Send LDAP Attribute as Claims
To configure the Send LDAP Attribute as Claims rule, complete the steps below:
-
Log into your ADFS server and open the management console.
-
Right-click the relying party trust created earlier.
-
Select the Edit Claim Issuance Policy item.
-
Click Add Rule.
-
Select the Send LDAP Attribute as Claims option in the Claim rule template field and click Next.
-
Name the claim. For example, Get LDAP Attributes.
-
Enter values as listed below:
- Attribute store = Active directory
- LDAP Attribute = E-Mail-Addresses
- Outgoing Claim Type = E-Mail Address.
noteYou can specify more attributes to be retrieved from AD.
-
Click Finish.
Transform an Incoming Claim
To configure the Transform an Incoming Claim rule, complete the steps below:
- Click Add Rule again.
- Select the Transform an Incoming Claim option in the Claim rule template field and click Next.
- Name the claim. For example, Email2Name.
- Set the Incoming claim type equal to the outgoing claim type in the previous rule. For example, E-mail Address.

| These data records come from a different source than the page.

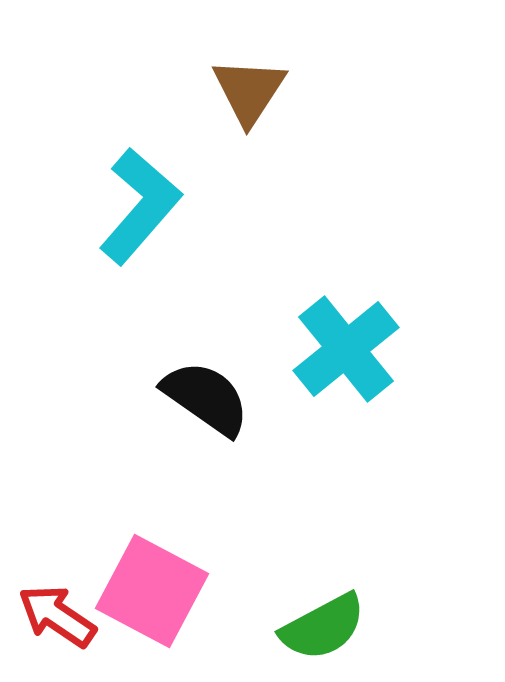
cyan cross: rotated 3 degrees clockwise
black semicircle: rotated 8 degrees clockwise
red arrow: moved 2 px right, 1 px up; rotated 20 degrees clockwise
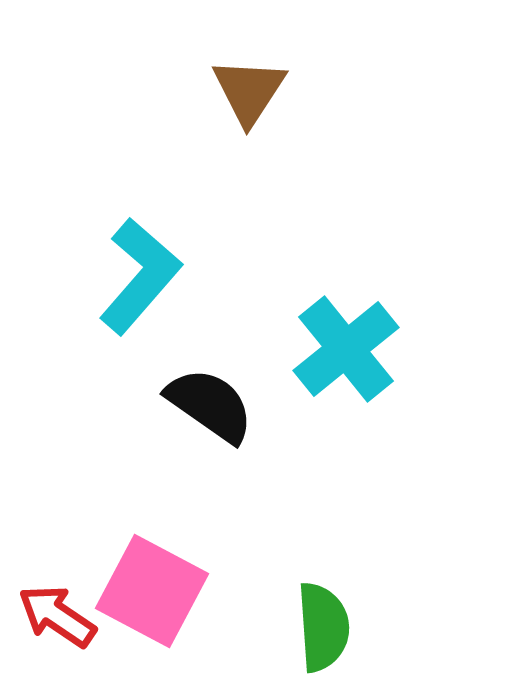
cyan L-shape: moved 70 px down
black semicircle: moved 4 px right, 7 px down
green semicircle: rotated 66 degrees counterclockwise
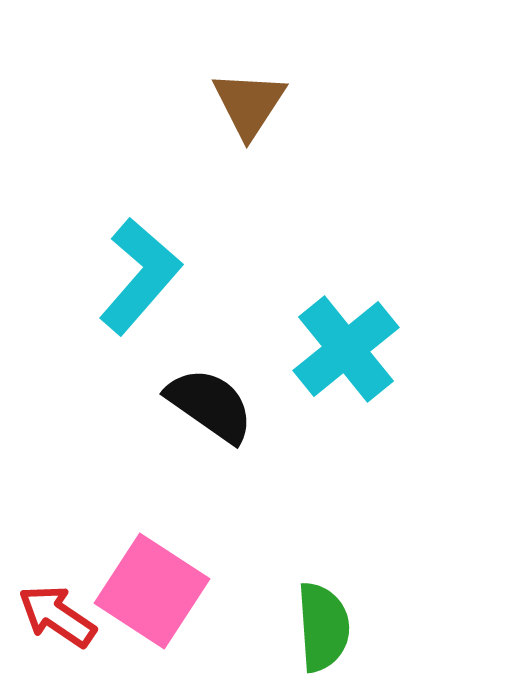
brown triangle: moved 13 px down
pink square: rotated 5 degrees clockwise
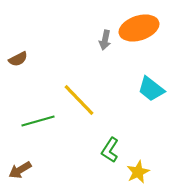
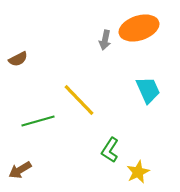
cyan trapezoid: moved 3 px left, 1 px down; rotated 152 degrees counterclockwise
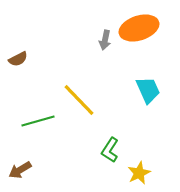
yellow star: moved 1 px right, 1 px down
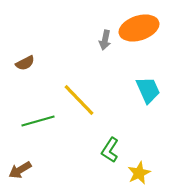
brown semicircle: moved 7 px right, 4 px down
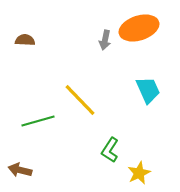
brown semicircle: moved 23 px up; rotated 150 degrees counterclockwise
yellow line: moved 1 px right
brown arrow: rotated 45 degrees clockwise
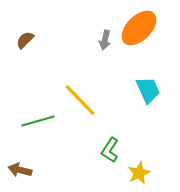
orange ellipse: rotated 27 degrees counterclockwise
brown semicircle: rotated 48 degrees counterclockwise
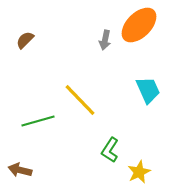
orange ellipse: moved 3 px up
yellow star: moved 1 px up
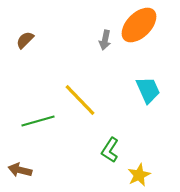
yellow star: moved 3 px down
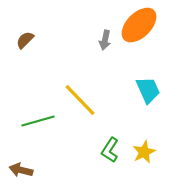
brown arrow: moved 1 px right
yellow star: moved 5 px right, 23 px up
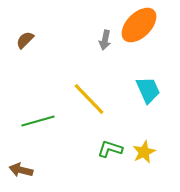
yellow line: moved 9 px right, 1 px up
green L-shape: moved 1 px up; rotated 75 degrees clockwise
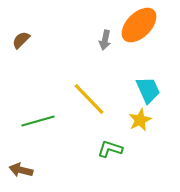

- Set the values as listed below:
- Outgoing claim type = Name ID
- Outgoing name ID format = Email
- Select the Pass through all claim values option.
- Click Finish.
- Click Apply and then OK to close the window.
Test an Incoming Claim
To test the configuration, complete the steps below:
- Navigate to your SimpleOne instance. For example,
https://instance.simpleone.ru
. If all configurations are set correctly, the system redirects you tohttps://adfs.example.com/adfs/ls/IdpInitiatedSignon.aspx?logintoRP=https://instance.simpleone.ru/
. - Sign in to your instance. If the configuration is correct, you will be logged in automatically.
- Select Logout from the profile menu to test the logout endpoint functionality.